Students sit on the floor in the remains of a school in Pakistan that was allegedly destroyed by Taliban militants (Photo Credit: AP Photo/B.K.Bangash)

In recent years however, US education funding in Afghanistan has been aimed primarily at increasing stability in Afghan communities and legitimizing the NATO-backed central government in Kabul.

Since the fall of the Taliban, the US has invested more than $880 million on education in Afghanistan. But despite its honorable purposes, Burde believes this funding may have actuallyincreased division and animosity within the country.
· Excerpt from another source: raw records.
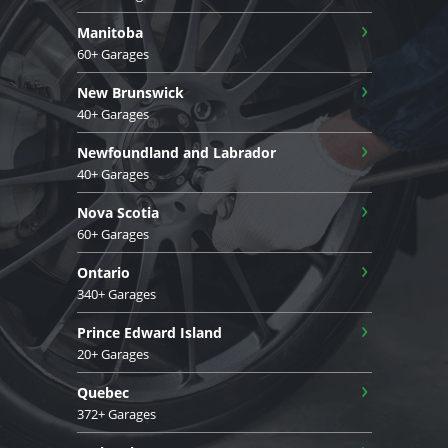
›
Manitoba
60+ Garages
›
New Brunswick
40+ Garages
›
Newfoundland and Labrador
40+ Garages
›
Nova Scotia
60+ Garages
›
Ontario
340+ Garages
›
Prince Edward Island
20+ Garages
›
Quebec
372+ Garages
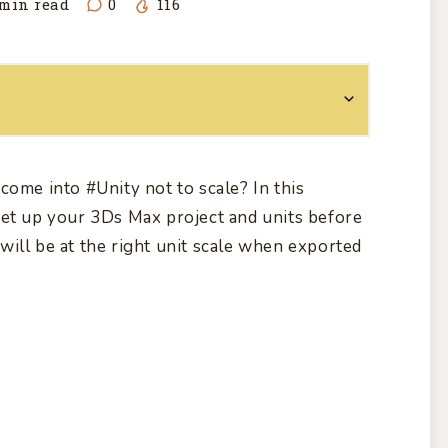
min read
0
116
come into
#Unity
not to scale? In this
et up your 3Ds Max project and units before
will be at the right unit scale when exported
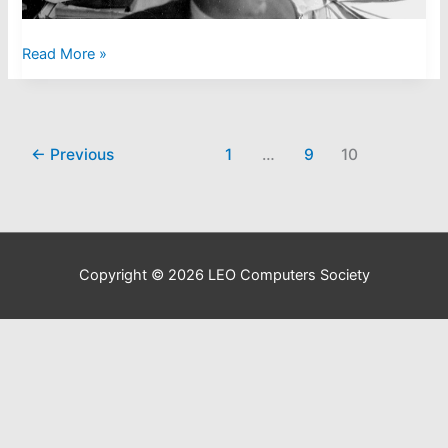
LEO
Read More »
III
Engineers
Course
←
Previous
1
…
9
10
Copyright © 2026
LEO Computers Society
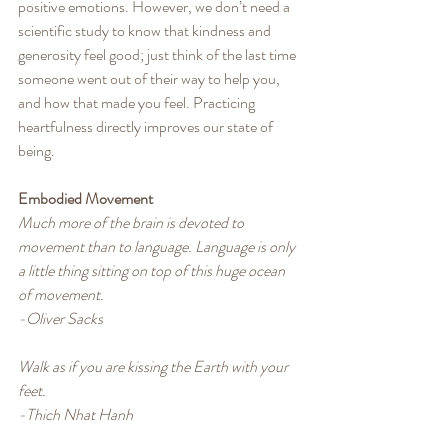
positive emotions. However, we don’t need a 
scientific study to know that kindness and 
generosity feel good; just think of the last time 
someone went out of their way to help you, 
and how that made you feel. Practicing 
heartfulness directly improves our state of 
being.
Embodied Movement
Much more of the brain is devoted to 
movement than to language. Language is only 
a little thing sitting on top of this huge ocean 
of movement.
-Oliver Sacks
Walk as if you are kissing the Earth with your 
feet.
-Thich Nhat Hanh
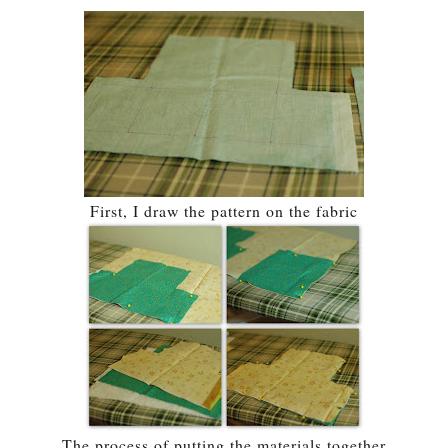
First, I draw the pattern on the fabric
The process of putting the materials together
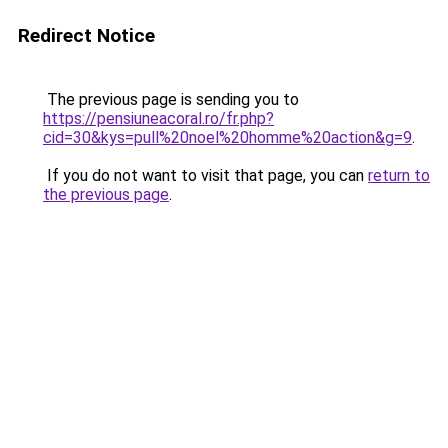
Redirect Notice
The previous page is sending you to
https://pensiuneacoral.ro/fr.php?
cid=30&kys=pull%20noel%20homme%20action&g=9
.
If you do not want to visit that page, you can
return to
the previous page
.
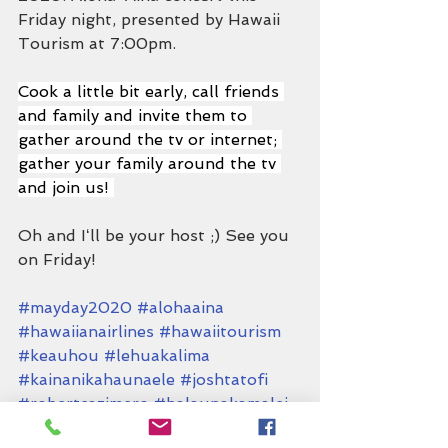
Friday night, presented by Hawaii 
Tourism at 7:00pm.
Cook a little bit early, call friends 
and family and invite them to 
gather around the tv or internet; 
gather your family around the tv 
and join us! 
Oh and Iʻll be your host ;) See you 
on Friday!
#mayday2020
#alohaaina
#hawaiianairlines
#hawaiitourism
#keauhou
#lehuakalima
#kainanikahaunaele
#joshtatofi
#robertcazimero
#halaunakamalei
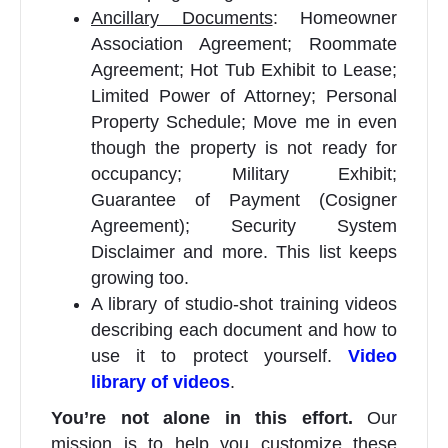
Ancillary Documents
: Homeowner
Association Agreement; Roommate
Agreement; Hot Tub Exhibit to Lease;
Limited Power of Attorney; Personal
Property Schedule; Move me in even
though the property is not ready for
occupancy; Military Exhibit;
Guarantee of Payment (Cosigner
Agreement); Security System
Disclaimer and more. This list keeps
growing too.
A library of studio-shot training videos
describing each document and how to
use it to protect yourself.
Video
library of videos
.
You’re not alone in this effort.
Our
mission is to help you customize these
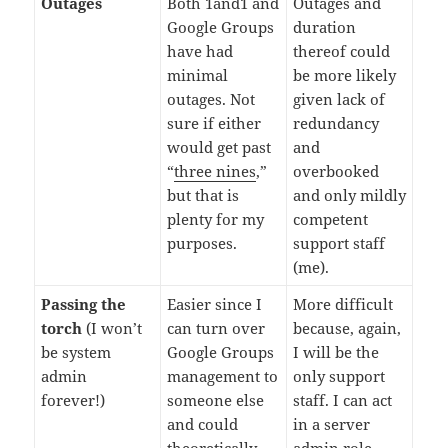
Outages
Both 1and1 and
Outages and
Google Groups
duration
have had
thereof could
minimal
be more likely
outages. Not
given lack of
sure if either
redundancy
would get past
and
“
three nines
,”
overbooked
but that is
and only mildly
plenty for my
competent
purposes.
support staff
(me).
Passing the
Easier since I
More difficult
torch
(I won’t
can turn over
because, again,
be system
Google Groups
I will be the
admin
management to
only support
forever!)
someone else
staff. I can act
and could
in a server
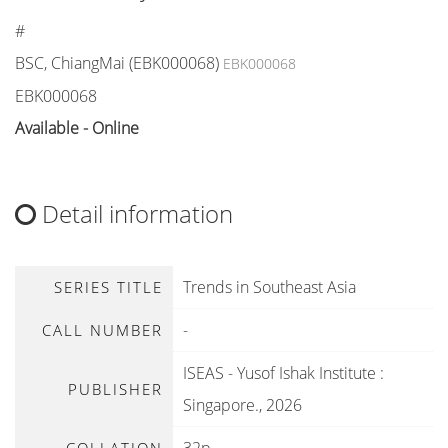
#
BSC, ChiangMai (EBK000068)
EBK000068
EBK000068
Available - Online
Detail information
Trends in Southeast Asia
SERIES TITLE
-
CALL NUMBER
ISEAS - Yusof Ishak Institute
:
PUBLISHER
Singapore
.,
2026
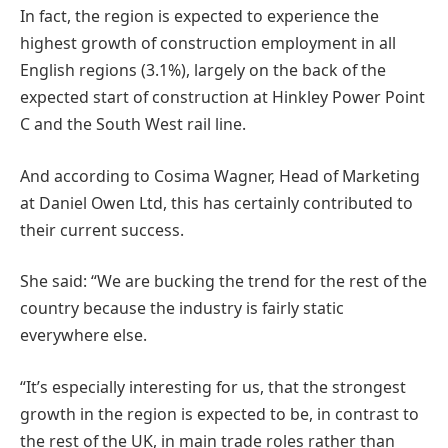
In fact, the region is expected to experience the
highest growth of construction employment in all
English regions (3.1%), largely on the back of the
expected start of construction at Hinkley Power Point
C and the South West rail line.
And according to Cosima Wagner, Head of Marketing
at Daniel Owen Ltd, this has certainly contributed to
their current success.
She said: “We are bucking the trend for the rest of the
country because the industry is fairly static
everywhere else.
“It’s especially interesting for us, that the strongest
growth in the region is expected to be, in contrast to
the rest of the UK, in main trade roles rather than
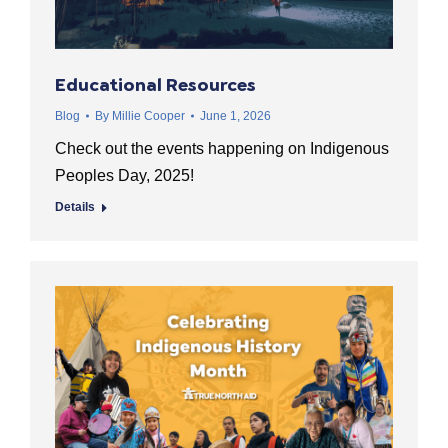
Educational Resources
Blog
By
Millie Cooper
June 1, 2026
Check out the events happening on Indigenous
Peoples Day, 2025!
Details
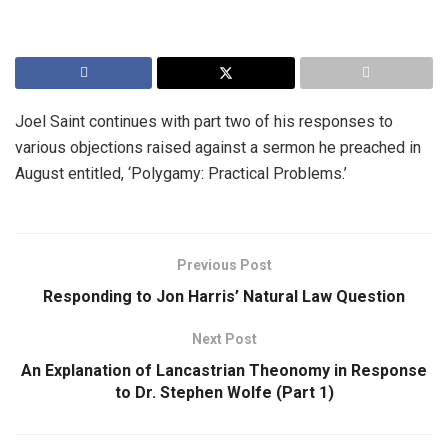
Joel Saint continues with part two of his responses to
various objections raised against a sermon he preached in
August entitled, ‘Polygamy: Practical Problems.’
Previous Post
Responding to Jon Harris’ Natural Law Question
Next Post
An Explanation of Lancastrian Theonomy in Response
to Dr. Stephen Wolfe (Part 1)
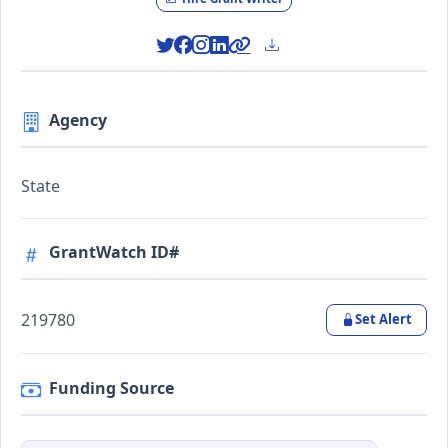
Agency
State
GrantWatch ID#
219780
Set Alert
Funding Source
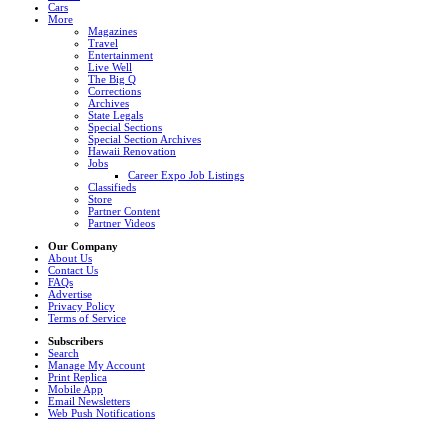
Cars
More
Magazines
Travel
Entertainment
Live Well
The Big Q
Corrections
Archives
State Legals
Special Sections
Special Section Archives
Hawaii Renovation
Jobs
Career Expo Job Listings
Classifieds
Store
Partner Content
Partner Videos
Our Company
About Us
Contact Us
FAQs
Advertise
Privacy Policy
Terms of Service
Subscribers
Search
Manage My Account
Print Replica
Mobile App
Email Newsletters
Web Push Notifications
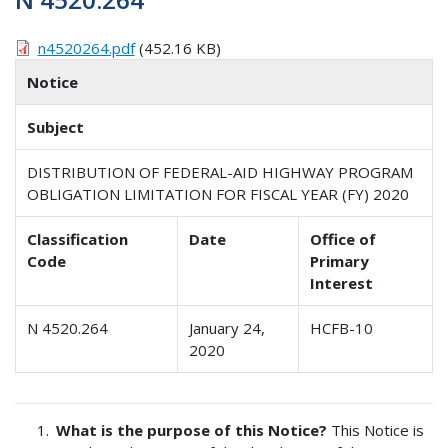
n4520264.pdf
(452.16 KB)
Notice
Subject
DISTRIBUTION OF FEDERAL-AID HIGHWAY PROGRAM
OBLIGATION LIMITATION FOR FISCAL YEAR (FY) 2020
Classification
Date
Office of
Code
Primary
Interest
N 4520.264
January 24,
HCFB-10
2020
What is the purpose of this Notice?
This Notice is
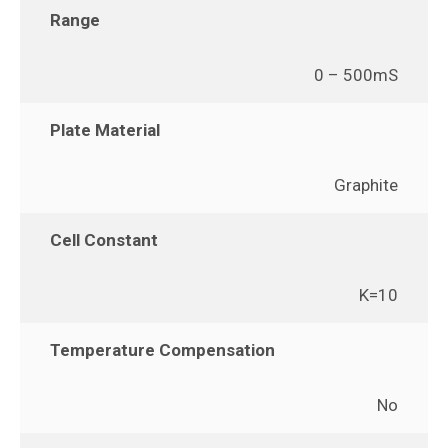
Range
0 – 500mS
Plate Material
Graphite
Cell Constant
K=10
Temperature Compensation
No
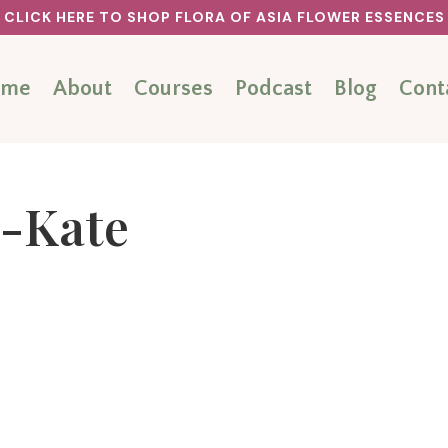
CLICK HERE TO SHOP FLORA OF ASIA FLOWER ESSENCES
ome
About
Courses
Podcast
Blog
Cont
-Kate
According to her research, the majority of this recent education funding has been spent in Pashtun areas at the heart of the insurgency, ignoring Afghanis living in more peaceful parts of the country.

Burde believes that this uneven distribution of aid has led to increased resentment towards foreigners and the central government in Kabul, saying,

“If people perceive that their enemy is getting more of those services, then that could contribute to the underlying conditions for conflict.”



Foreign intervention is a risky and delicate process. Many people believe that investing in the development and education of a country will automatically lead to increased peace, but the reality can be quite the opposite if that investment isn’t spent in the right way.

Burde’s revelations also illustrate how short-term solutions can often contribute to bigger, more long-term problems: the United States is currently fighting against a radical jihadist ideology that it helped to indoctrinate with its textbook initiative just a few decades ago.